The proposal to legislate for the introduction of standardised packaging for tobacco products was clearly a matter of significant contention, particularly within the tobacco industry. Based on the Department's submissions, I believe it is reasonable to conclude that the possibility of litigation was contemplated by the Department during the preparation and drafting of the proposed legislation. Indeed, as stated above, the Department has referred to communications received by it from the applicant, as well as other solicitors, on behalf of tobacco companies, which made reference to the potential threat of litigation.
Consequently, having regard to the contents of the records before me, I find as follows:
Record 1 - Request for legal advice to Department's legal adviser - exempt under legal advice privilege and litigation privilege.
Record 2 - Legal advice from Department's legal adviser - exempt under legal advice privilege and litigation privilege.
Record 4 - Internal email within Department - exempt under litigation privilege.
Record 5 - Legal advice to Department Management Advisory Committee - exempt under legal advice privilege and litigation privilege.
Record 7 - Legal advice from Department's legal adviser - exempt under legal advice privilege and litigation privilege.
Record 8 - Draft memorandum for Government - Observations of Attorney General exempt under legal advice privilege and litigation privilege; remainder of the record is outside of scope.
Record 9 - Legal advice from Attorney General - excluded from FOI Act under section 42(f).
Record 11 - Legal advice from Office of the Attorney General - excluded from FOI Act under section 42(f).
Record 14 - Legal advice from Office of the Attorney General - excluded from FOI Act under section 42(f).

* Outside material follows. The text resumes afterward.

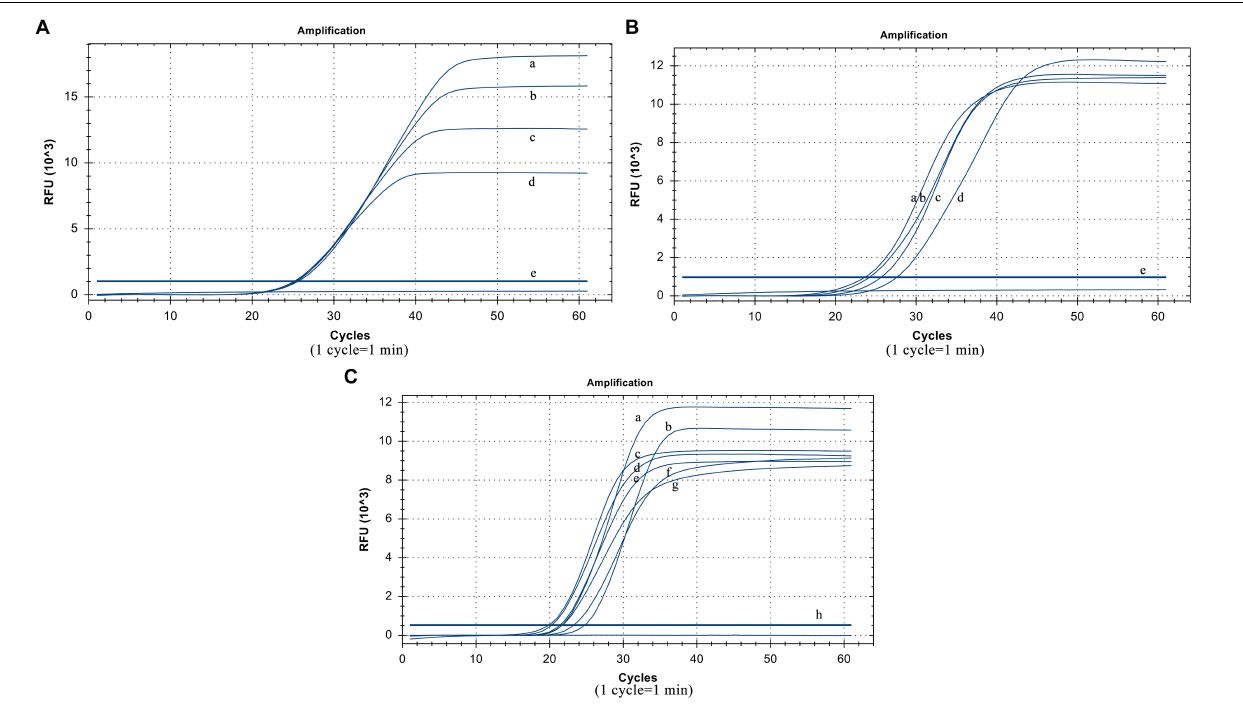
FIGURE 3 | Optimized results. (A) Usage of the loop primer probe. (a) 20 pmol, (b) 15 pmol, (c) 10 pmol, (d) 5 poml, (e) Negative control. (B) Usage of the loop primer. (a) 15 pmol, (b) 10 pmol, (c) 20 pmol, (d) 5 pmol, (e) Negative control. (C) Usage of Rnase H2 enzyme. (a)0.06 U/ µ L, (b) 0.02 U/ µ L, (c) 0.12 U/ µ L, (d) 0.1 U/ µ L, (e) 0.14 U/ µ L, (f) 0.04 U/ µ L, (g) 0.08 U/ µ L (h) Negative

Record 15 - Letter from Chief Medical Officer to Office of the Attorney General - exempt under legal advice privilege and litigation privilege.
Therefore, I am satisfied that the Department was justified in refusing access to records 1, 2, 4, 5, 7, 8 and 15 on the grounds of section 31(1)(a). I am further satisfied that records 9, 11 and 14, being records created by the Attorney General and/or her Office, are excluded from the provisions of the FOI Act on the basis of section 42(f).
Having carried out a review under section 22(2) of the Act, I hereby affirm the decision of the Department to refuse access to the relevant records in this case.
A party to a review, or any other person affected by a decision of the Information Commissioner following a review, may appeal to the High Court on a point of law arising from the decision. Such an appeal must be initiated not later than four weeks after notice of the decision was given to the person bringing the appeal.